The Bajaj Priya is a three-speed, 150cc scooter that was manufactured in Pune, India for Maharashtra Scooters from 1975 until April 1992 under a license agreement with Bajaj Auto Limited. The design was very similar to that of the earlier "Bajaj 150" model, which was in turn based upon a Vespa 150 (VBA type) with a slightly modified body.

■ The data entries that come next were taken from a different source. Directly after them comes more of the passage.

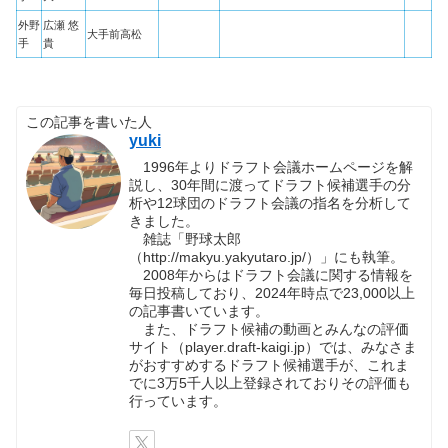
外野
広瀬 悠
大手前高松
手
貴
この記事を書いた人
yuki
1996年よりドラフト会議ホームページを解
説し、30年間に渡ってドラフト候補選手の分
析や12球団のドラフト会議の指名を分析して
きました。
雑誌「野球太郎
（http://makyu.yakyutaro.jp/）」にも執筆。
2008年からはドラフト会議に関する情報を
毎日投稿しており、2024年時点で23,000以上
の記事書いています。
また、ドラフト候補の動画とみんなの評価
サイト（player.draft-kaigi.jp）では、みなさま
がおすすめするドラフト候補選手が、これま
でに3万5千人以上登録されておりその評価も
行っています。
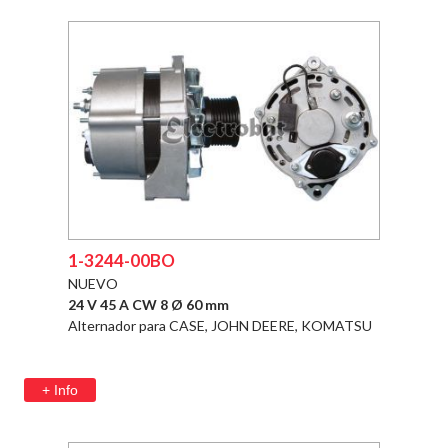
1-3244-00BO
NUEVO
24 V 45 A CW 8 Ø 60 mm
Alternador para CASE, JOHN DEERE, KOMATSU
+ Info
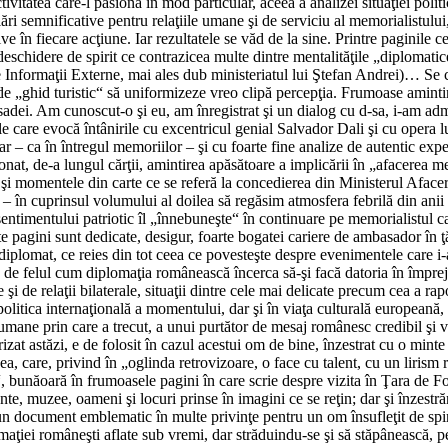
ctivitatea care-l pasiona în mod particular, aceea a analizei situaţiei pol
ări semnificative pentru relaţiile umane şi de serviciu al memorialistului,
tive în fiecare acţiune. Iar rezultatele se văd de la sine. Printre pagini
schidere de spirit ce contrazicea multe dintre mentalităţile „diplomatic
 Informaţii Externe, mai ales dub ministeriatul lui Ştefan Andrei)… Se ci
a de „ghid turistic“ să uniformizeze vreo clipă percepţia. Frumoase amin
ei. Am cunoscut-o şi eu, am înregistrat şi un dialog cu d-sa, i-am admira
rile care evocă întânirile cu excentricul genial Salvador Dali şi cu opera 
– ca în întregul memoriilor – şi cu foarte fine analize de autentic expert
ionat, de-a lungul cărţii, amintirea apăsătoare a implicării în „afacerea 
u şi momentele din carte ce se referă la concedierea din Ministerul Afacer
a – în cuprinsul volumului al doilea să regăsim atmosfera febrilă din ani
ntimentului patriotic îl „înnebuneşte“ în continuare pe memorialistul ca
te pagini sunt dedicate, desigur, foarte bogatei cariere de ambasador în
diplomat, ce reies din tot ceea ce povesteşte despre evenimentele care i
tive, de felul cum diplomaţia românească încerca să-şi facă datoria în împ
şi de relaţii bilaterale, situaţii dintre cele mai delicate precum cea a ra
n politica internaţională a momentului, dar şi în viaţa culturală european
ne prin care a trecut, a unui purtător de mesaj românesc credibil şi vre
izat astăzi, e de folosit în cazul acestui om de bine, înzestrat cu o min
ea, care, privind în „oglinda retrovizoare, o face cu talent, cu un lirism r
t“, bunăoară în frumoasele pagini în care scrie despre vizita în Ţara de Fo
e, muzee, oameni şi locuri prinse în imagini ce se reţin; dar şi înzestrări
eră un document emblematic în multe privinţe pentru un om însufleţit de sp
aţiei româneşti aflate sub vremi, dar străduindu-se şi să stăpânească, pe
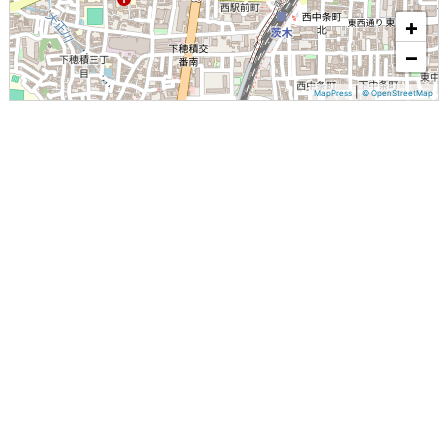
+
−
|
MapPress
© OpenStreetMap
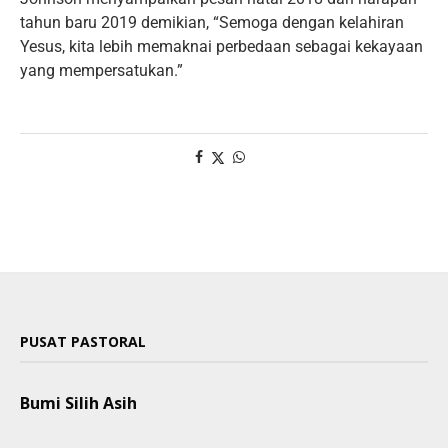
tahun baru 2019 demikian, “Semoga dengan kelahiran
Yesus, kita lebih memaknai perbedaan sebagai kekayaan
yang mempersatukan.”
PUSAT PASTORAL
Bumi Silih Asih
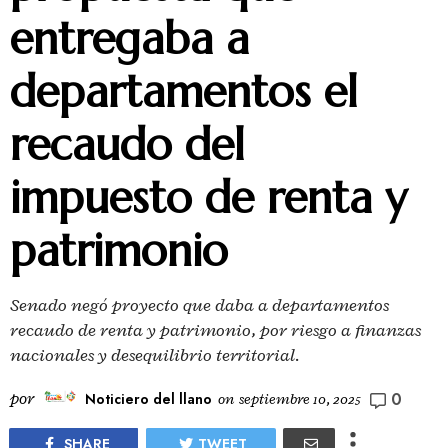
entregaba a
departamentos el
recaudo del
impuesto de renta y
patrimonio
Senado negó proyecto que daba a departamentos
recaudo de renta y patrimonio, por riesgo a finanzas
nacionales y desequilibrio territorial.
0
por
Noticiero del llano
on
septiembre 10, 2025
SHARE
TWEET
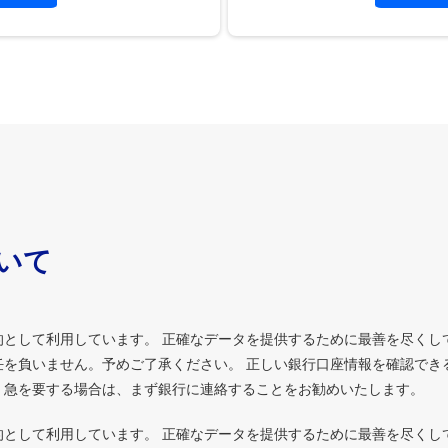
ついて
的として利用しています。 正確なデータを提供するために最善を尽くし
を負いません。予めご了承ください。 正しい銀行口座情報を確認でき
、急を要する場合は、まず銀行に連絡することをお勧めいたします。
的として利用しています。 正確なデータを提供するために最善を尽くし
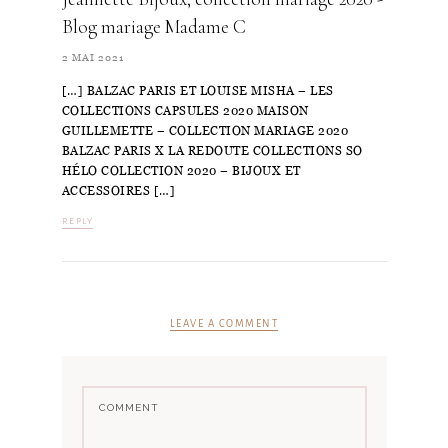
Blog mariage Madame C
2 MAI 2021
[…] BALZAC PARIS ET LOUISE MISHA – LES
COLLECTIONS CAPSULES 2020 MAISON
GUILLEMETTE – COLLECTION MARIAGE 2020
BALZAC PARIS X LA REDOUTE COLLECTIONS SO
HÉLO COLLECTION 2020 – BIJOUX ET
ACCESSOIRES […]
REPLY
LEAVE A COMMENT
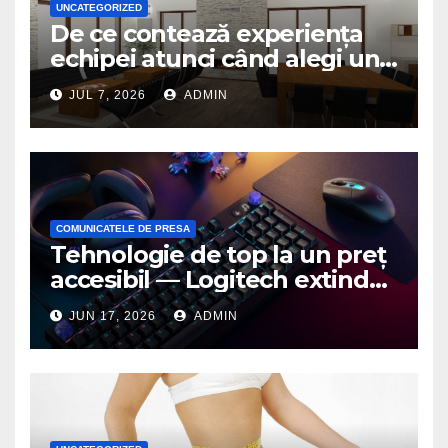
UNCATEGORIZED
De ce contează experiența
echipei atunci când alegi un
birou de arhitectură
JUL 7, 2026
ADMIN
COMUNICATELE DE PRESA
Tehnologie de top la un preț
accesibil — Logitech extinde
seria G3 cu un nou mouse și
JUN 17, 2026
ADMIN
o nouă tastatură pentru
gaming pe PC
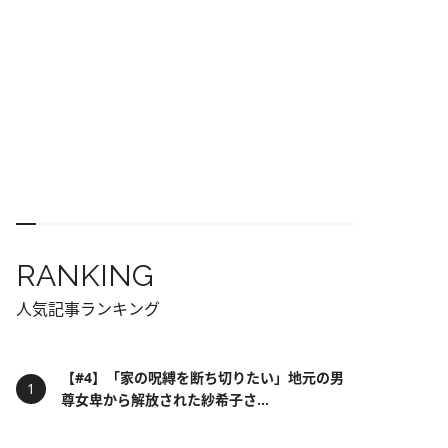
RANKING
人気記事ランキング
【#4】「家の呪縛を断ち切りたい」地元の男
尊女卑から解放された紗希子さ...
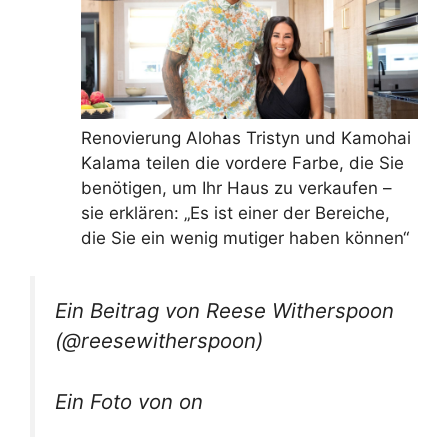
Renovierung Alohas Tristyn und Kamohai
Kalama teilen die vordere Farbe, die Sie
benötigen, um Ihr Haus zu verkaufen –
sie erklären: „Es ist einer der Bereiche,
die Sie ein wenig mutiger haben können“
Ein Beitrag von Reese Witherspoon
(@reesewitherspoon)
Ein Foto von on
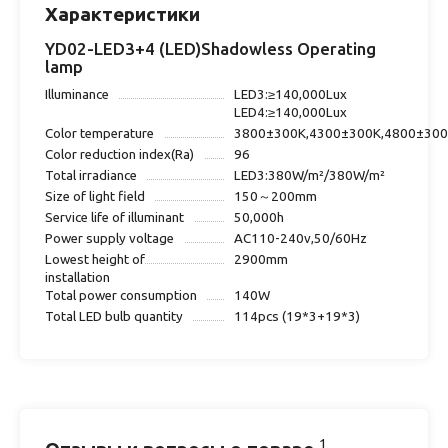
Характеристики
YD02-LED3+4 (LED)Shadowless Operating
lamp
Illuminance
LED3:≥140,000Lux
LED4:≥140,000Lux
Color temperature
3800±300K,4300±300K,4800±30
Color reduction index(Ra)
96
Total irradiance
LED3:380W/m²/380W/m²
Size of light field
150～200mm
Service life of illuminant
50,000h
Power supply voltage
AC110-240v,50/60Hz
Lowest height of
2900mm
installation
Total power consumption
140W
Total LED bulb quantity
114pcs (19*3+19*3)
1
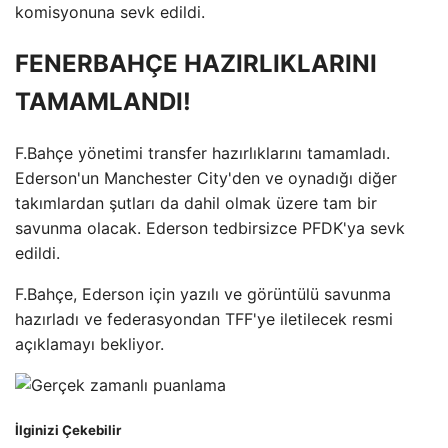
komisyonuna sevk edildi.
FENERBAHÇE HAZIRLIKLARINI
TAMAMLANDI!
F.Bahçe yönetimi transfer hazırlıklarını tamamladı.
Ederson'un Manchester City'den ve oynadığı diğer
takımlardan şutları da dahil olmak üzere tam bir
savunma olacak. Ederson tedbirsizce PFDK'ya sevk
edildi.
F.Bahçe, Ederson için yazılı ve görüntülü savunma
hazırladı ve federasyondan TFF'ye iletilecek resmi
açıklamayı bekliyor.
İlginizi Çekebilir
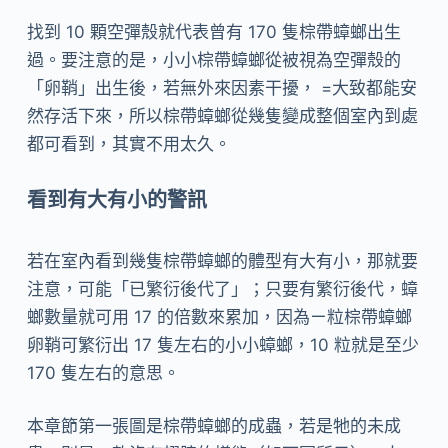
找到 10 顆空彈殼就代表曾有 170 隻棕帶蟑螂出生
過。要注意的是，小小棕帶蟑螂從被視為空彈殼的
「卵鞘」出生後，若無外來因素干擾， =大致都能安
然存活下來，所以棕帶蟑螂從幾隻變成整個室內到處
都可看到，其實不用太久。
看到有大有小的警訊
若在室內看到幾隻棕帶蟑螂的體型有大有小，那就要
注意，可能「已繁衍後代了」；只要有繁衍後代，蟑
螂數量就可用 17 的倍數來累加，因為ㄧ粒棕帶蟑螂
卵鞘可繁衍出 17 隻左右的小小蟑螂，10 粒就是至少
170 隻左右的意思。
本章節第一張圖是棕帶蟑螂的成蟲，若是牠的未成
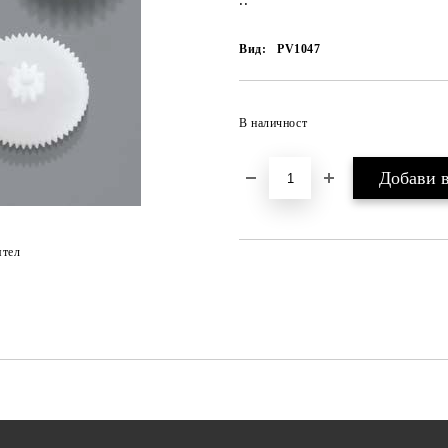
..
Вид:
PV1047
В наличност
ятел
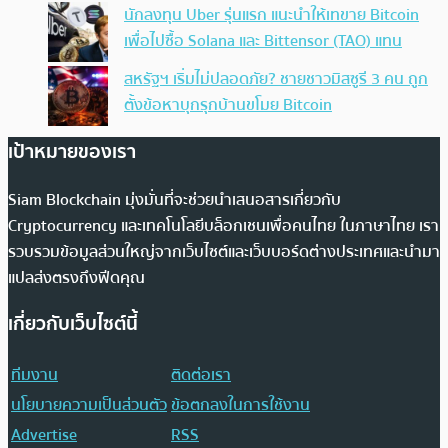
นักลงทุน Uber รุ่นแรก แนะนำให้เทขาย Bitcoin
เพื่อไปซื้อ Solana และ Bittensor (TAO) แทน
สหรัฐฯ เริ่มไม่ปลอดภัย? ชายชาวมิสซูรี 3 คน ถูก
ตั้งข้อหาบุกรุกบ้านขโมย Bitcoin
เป้าหมายของเรา
Siam Blockchain มุ่งมั่นที่จะช่วยนำเสนอสารเกี่ยวกับ
Cryptocurrency และเทคโนโลยีบล็อกเชนเพื่อคนไทย ในภาษาไทย เรา
รวบรวมข้อมูลส่วนใหญ่จากเว็บไซต์และเว็บบอร์ดต่างประเทศและนำมา
แปลส่งตรงถึงฟีดคุณ
เกี่ยวกับเว็บไซต์นี้
ทีมงาน
ติดต่อเรา
นโยบายความเป็นส่วนตัว
ข้อตกลงในการใช้งาน
Advertise
RSS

==Differences from other models==

===Headset===
Unlike the earlier Vespa and Bajaj 150 models, which used fully enclosed headsets, the Priya shared a headset with the more common Vespa Super, but was fitted with a round "volcano" style speedometer found on other Bajaj Scooters. The headset, which featured a non-enclosed bottom for easy access to cables, also had an integrated switch section, unlike the earlier Bajaj and Vespa 150, where it was joined separately and made of polished aluminum.

===Horncast===
Unlike the earlier Vespa and Bajaj 150 models, which usually sported the original Italian-style horncast with the older rectangular Piaggio monogram, the Priya used an angular horncast with a hexagonal Bajaj monogram similar to Vespa models produced in the early to mid 1970s.

===Tail lamp===
Unlike the earliest Indian-built Vespa 150s, which used the same aluminium tail lamps as the Italian-built Vespa VBA/GS150 design, the Priya came with a chrome plated Vespa Sprint type taillight.